Excerpted records:
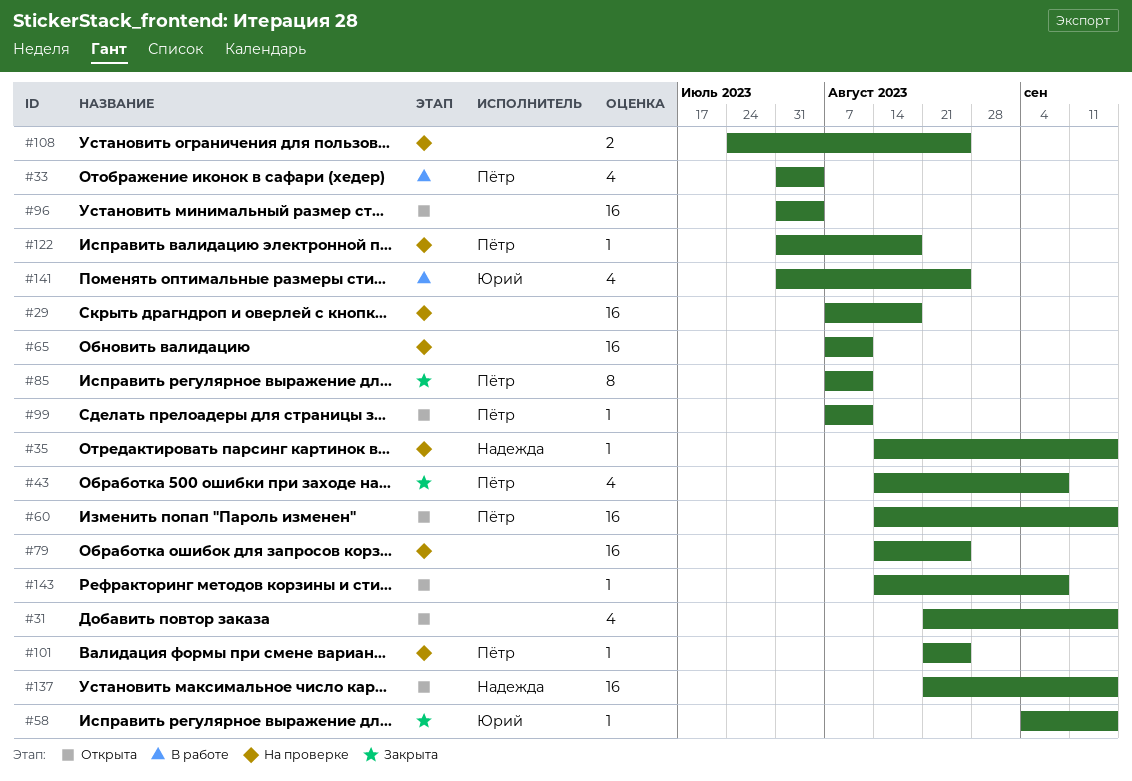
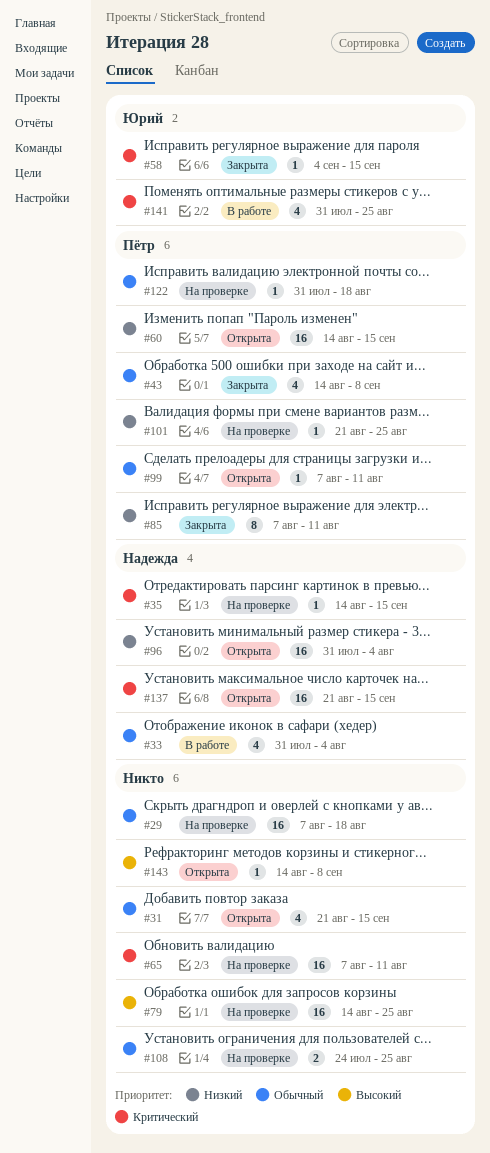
#33, owner: Пётр -> Надежда
#96, owner: none -> Надежда

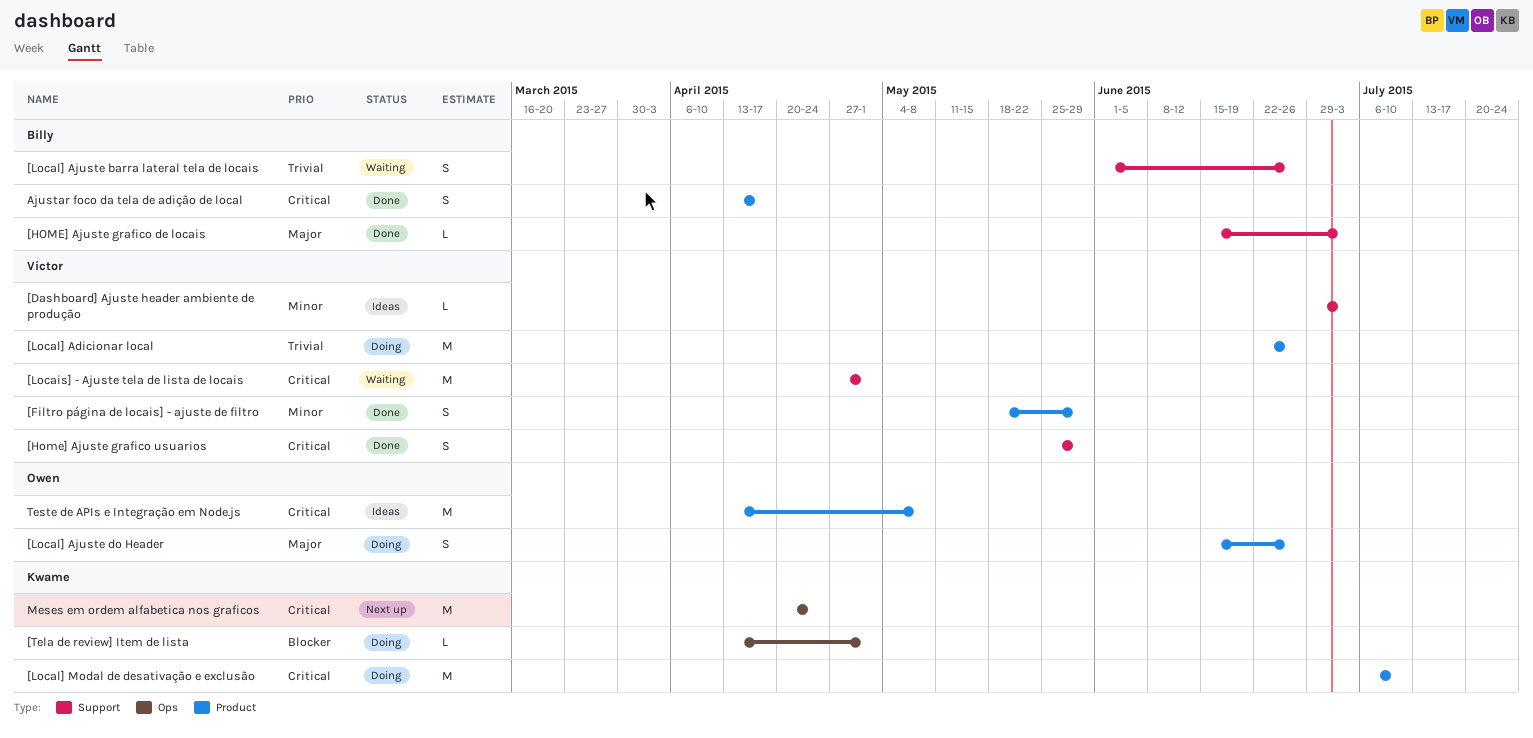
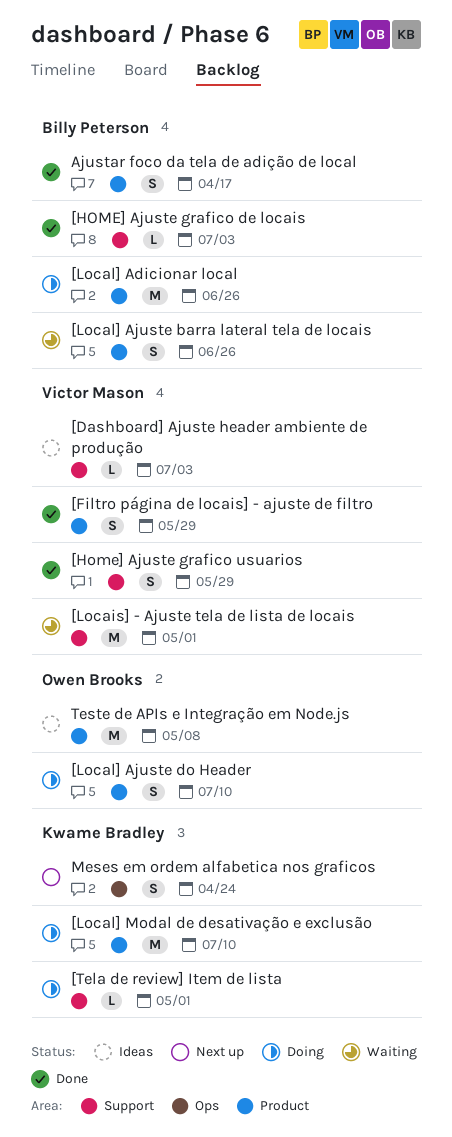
[Local] Adicionar local, owner: Victor Mason -> Billy Peterson
[Local] Ajuste barra lateral tela de locais, label: Support -> Product
[Local] Ajuste do Header, due: Jun 26 -> Jul 10
[Tela de review] Item de lista, label: Ops -> Support
Meses em ordem alfabetica nos graficos, estimate: M -> S

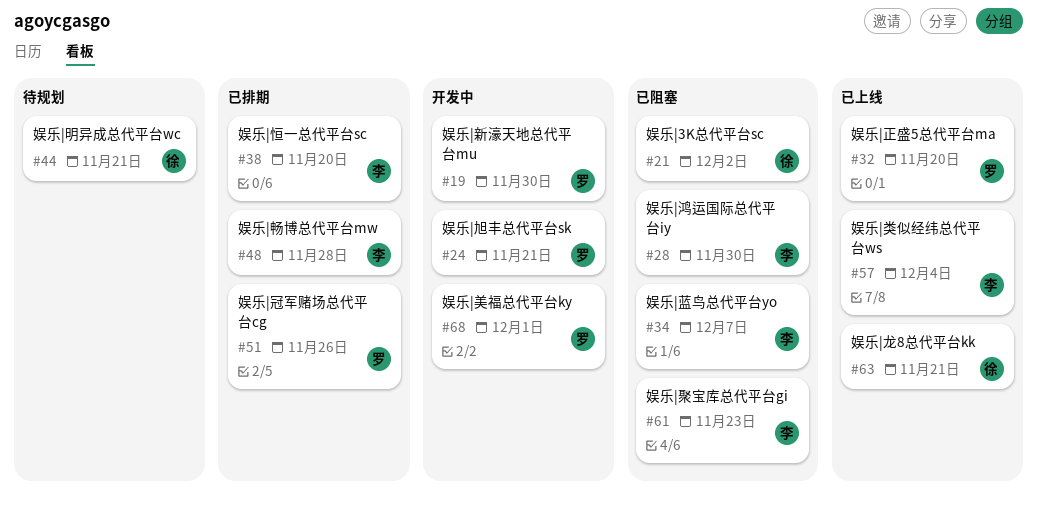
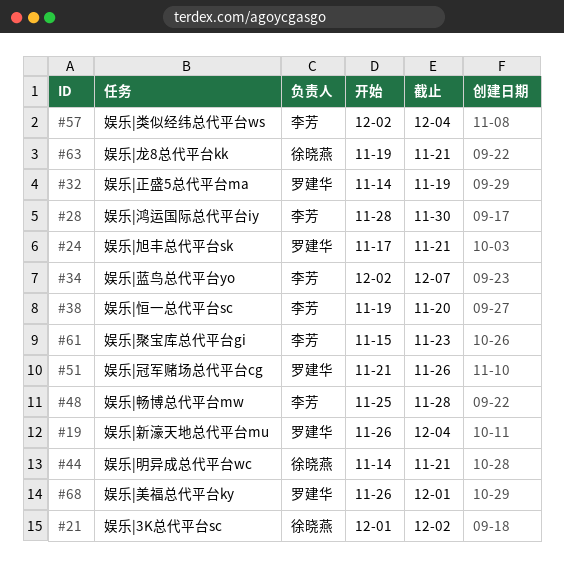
#19, due: Nov 30 -> Dec 4
#32, due: Nov 20 -> Nov 19

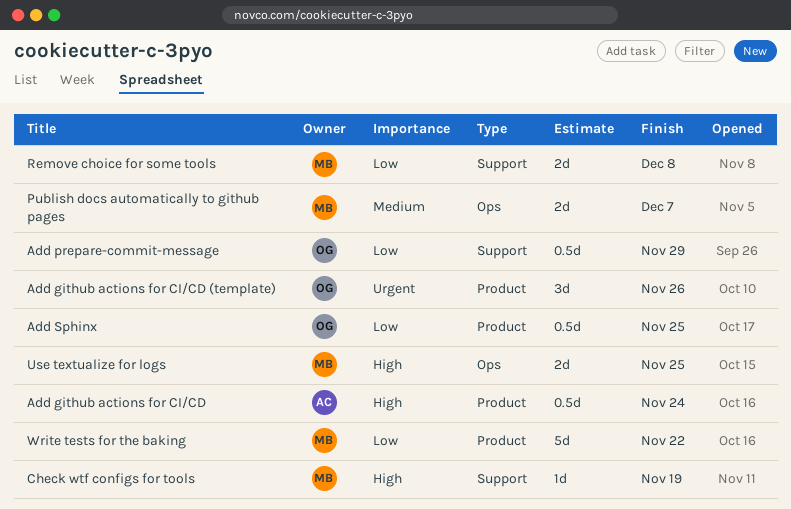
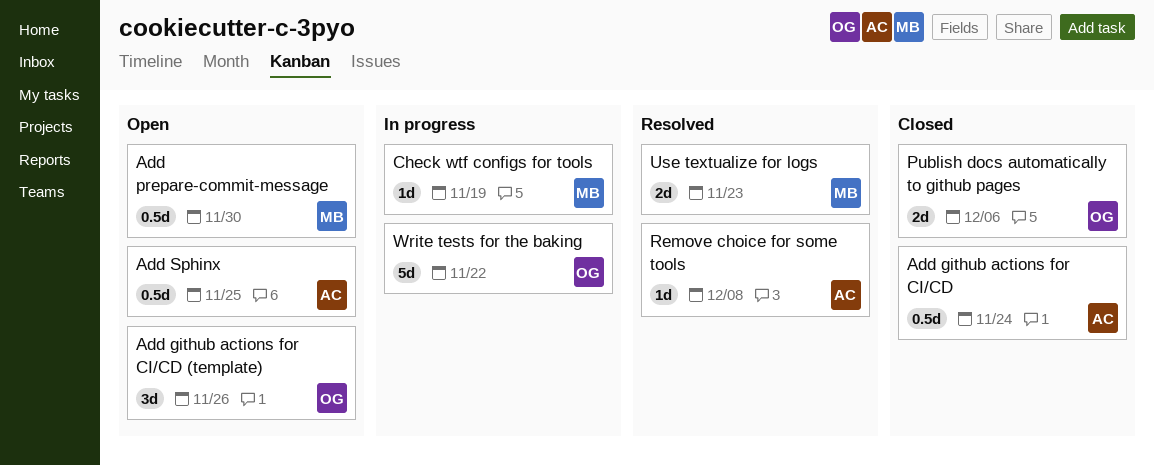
Add prepare-commit-message, owner: OG -> MB
Add prepare-commit-message, due: Nov 29 -> Nov 30
Add Sphinx, owner: OG -> AC
Publish docs automatically to github pages, owner: MB -> OG
Publish docs automatically to github pages, due: Dec 7 -> Dec 6
Remove choice for some tools, owner: MB -> AC
Remove choice for some tools, estimate: 2d -> 1d
Use textualize for logs, due: Nov 25 -> Nov 23
Write tests for the baking, owner: MB -> OG

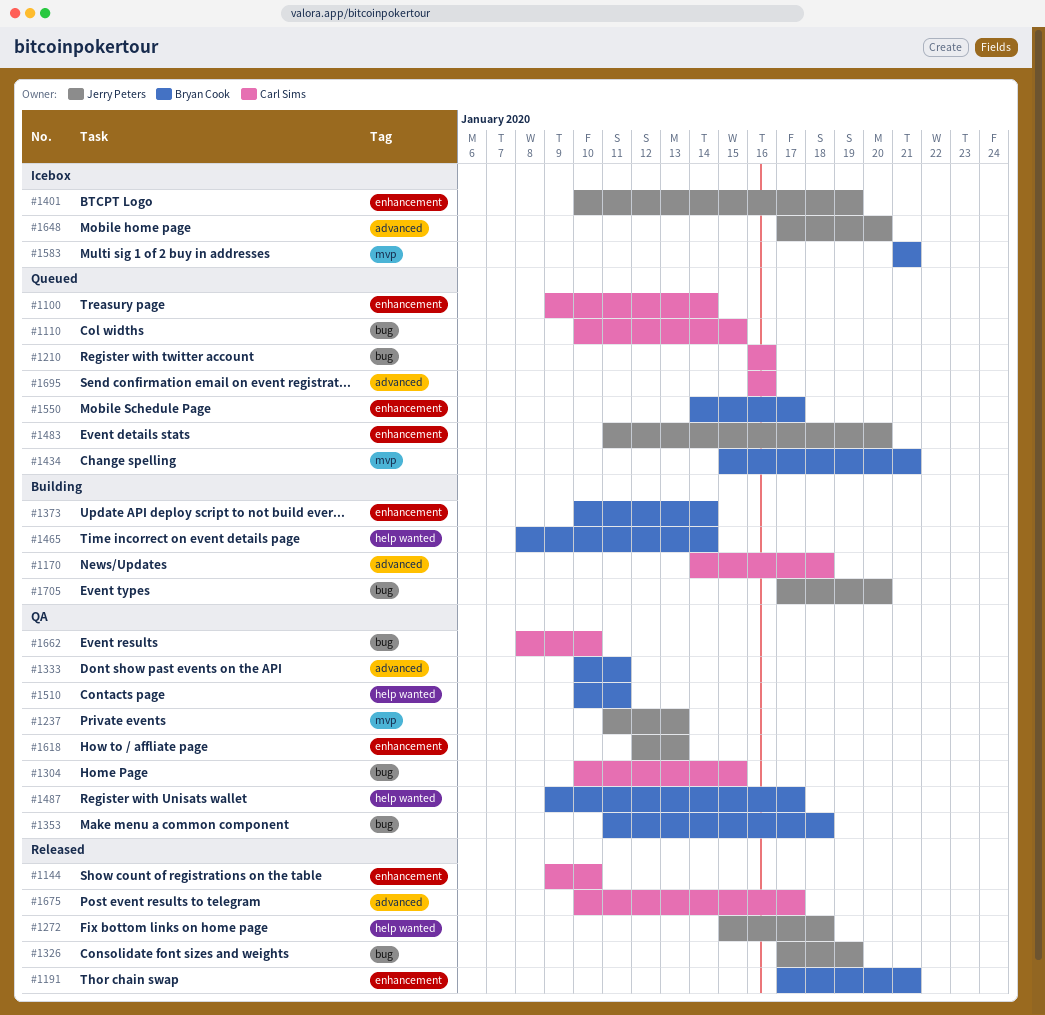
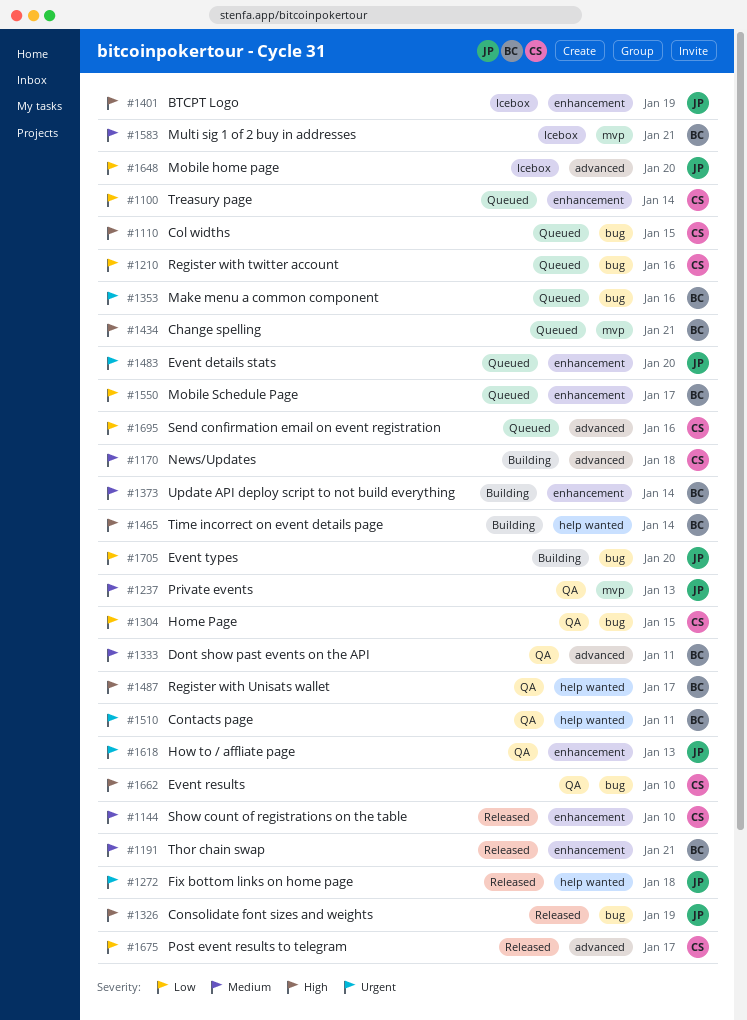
#1353, status: QA -> Queued
#1353, due: Jan 18 -> Jan 16

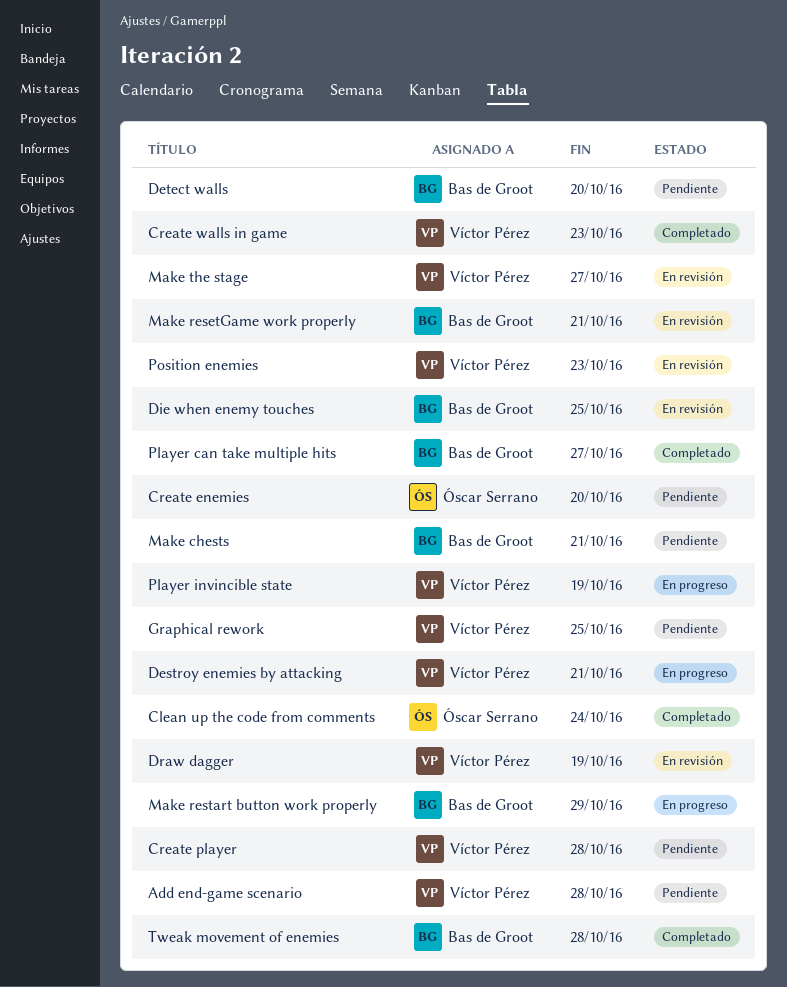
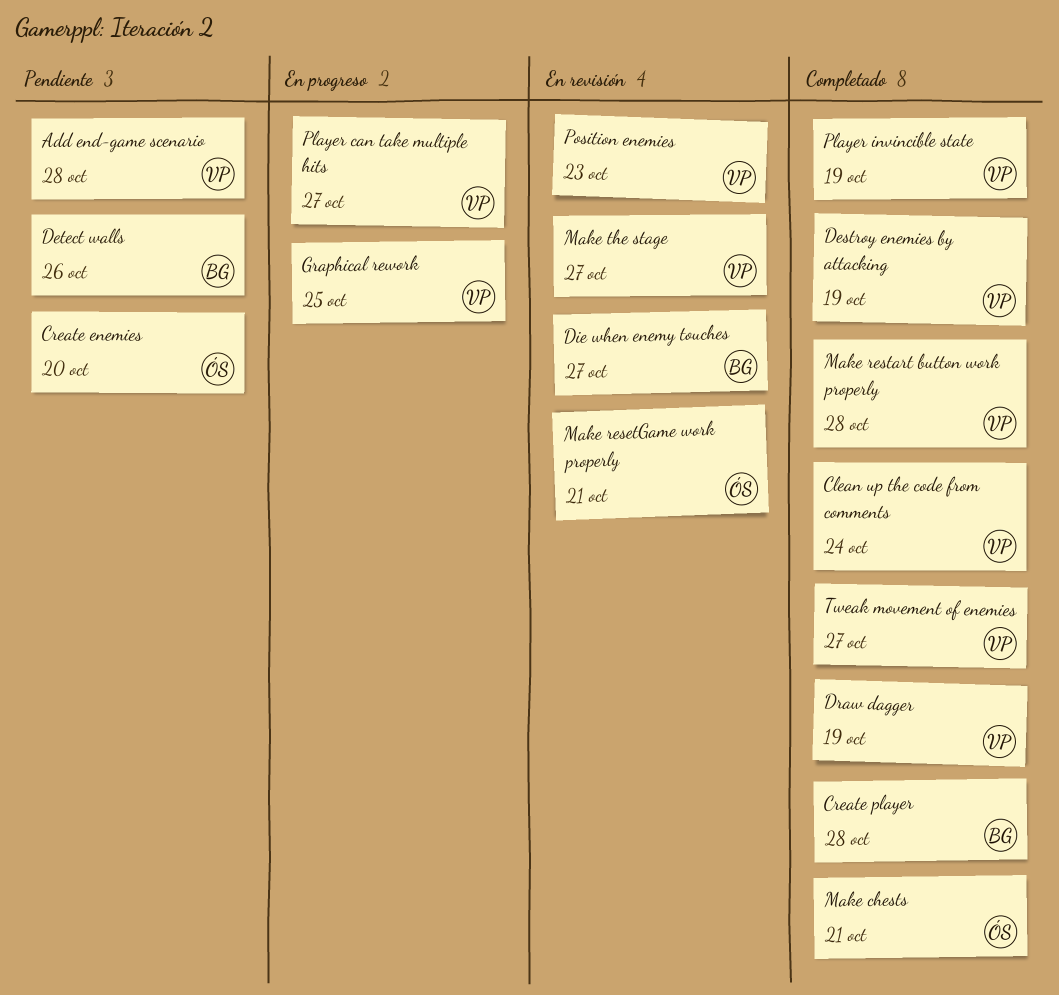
Clean up the code from comments, owner: Óscar Serrano -> Víctor Pérez
Create player, status: Pendiente -> Completado
Create player, owner: Víctor Pérez -> Bas de Groot
Create walls in game: present -> none
Destroy enemies by attacking, status: En progreso -> Completado
Destroy enemies by attacking, due: Oct 21 -> Oct 19
Detect walls, due: Oct 20 -> Oct 26
Die when enemy touches, due: Oct 25 -> Oct 27
Draw dagger, status: En revisión -> Completado
Graphical rework, status: Pendiente -> En progreso
Make chests, status: Pendiente -> Completado
Make chests, owner: Bas de Groot -> Óscar Serrano
Make resetGame work properly, owner: Bas de Groot -> Óscar Serrano
Make restart button work properly, status: En progreso -> Completado
Make restart button work properly, owner: Bas de Groot -> Víctor Pérez
Make restart button work properly, due: Oct 29 -> Oct 28
Player can take multiple hits, status: Completado -> En progreso
Player can take multiple hits, owner: Bas de Groot -> Víctor Pérez
Player invincible state, status: En progreso -> Completado
Tweak movement of enemies, owner: Bas de Groot -> Víctor Pérez
Tweak movement of enemies, due: Oct 28 -> Oct 27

Exercise details:
Word for word, quote the lines above. Omit the pictures.

Task answer:
#33, owner: Пётр -> Надежда
#96, owner: none -> Надежда

[Local] Adicionar local, owner: Victor Mason -> Billy Peterson
[Local] Ajuste barra lateral tela de locais, label: Support -> Product
[Local] Ajuste do Header, due: Jun 26 -> Jul 10
[Tela de review] Item de lista, label: Ops -> Support
Meses em ordem alfabetica nos graficos, estimate: M -> S

#19, due: Nov 30 -> Dec 4
#32, due: Nov 20 -> Nov 19

Add prepare-commit-message, owner: OG -> MB
Add prepare-commit-message, due: Nov 29 -> Nov 30
Add Sphinx, owner: OG -> AC
Publish docs automatically to github pages, owner: MB -> OG
Publish docs automatically to github pages, due: Dec 7 -> Dec 6
Remove choice for some tools, owner: MB -> AC
Remove choice for some tools, estimate: 2d -> 1d
Use textualize for logs, due: Nov 25 -> Nov 23
Write tests for the baking, owner: MB -> OG

#1353, status: QA -> Queued
#1353, due: Jan 18 -> Jan 16

Clean up the code from comments, owner: Óscar Serrano -> Víctor Pérez
Create player, status: Pendiente -> Completado
Create player, owner: Víctor Pérez -> Bas de Groot
Create walls in game: present -> none
Destroy enemies by attacking, status: En progreso -> Completado
Destroy enemies by attacking, due: Oct 21 -> Oct 19
Detect walls, due: Oct 20 -> Oct 26
Die when enemy touches, due: Oct 25 -> Oct 27
Draw dagger, status: En revisión -> Completado
Graphical rework, status: Pendiente -> En progreso
Make chests, status: Pendiente -> Completado
Make chests, owner: Bas de Groot -> Óscar Serrano
Make resetGame work properly, owner: Bas de Groot -> Óscar Serrano
Make restart button work properly, status: En progreso -> Completado
Make restart button work properly, owner: Bas de Groot -> Víctor Pérez
Make restart button work properly, due: Oct 29 -> Oct 28
Player can take multiple hits, status: Completado -> En progreso
Player can take multiple hits, owner: Bas de Groot -> Víctor Pérez
Player invincible state, status: En progreso -> Completado
Tweak movement of enemies, owner: Bas de Groot -> Víctor Pérez
Tweak movement of enemies, due: Oct 28 -> Oct 27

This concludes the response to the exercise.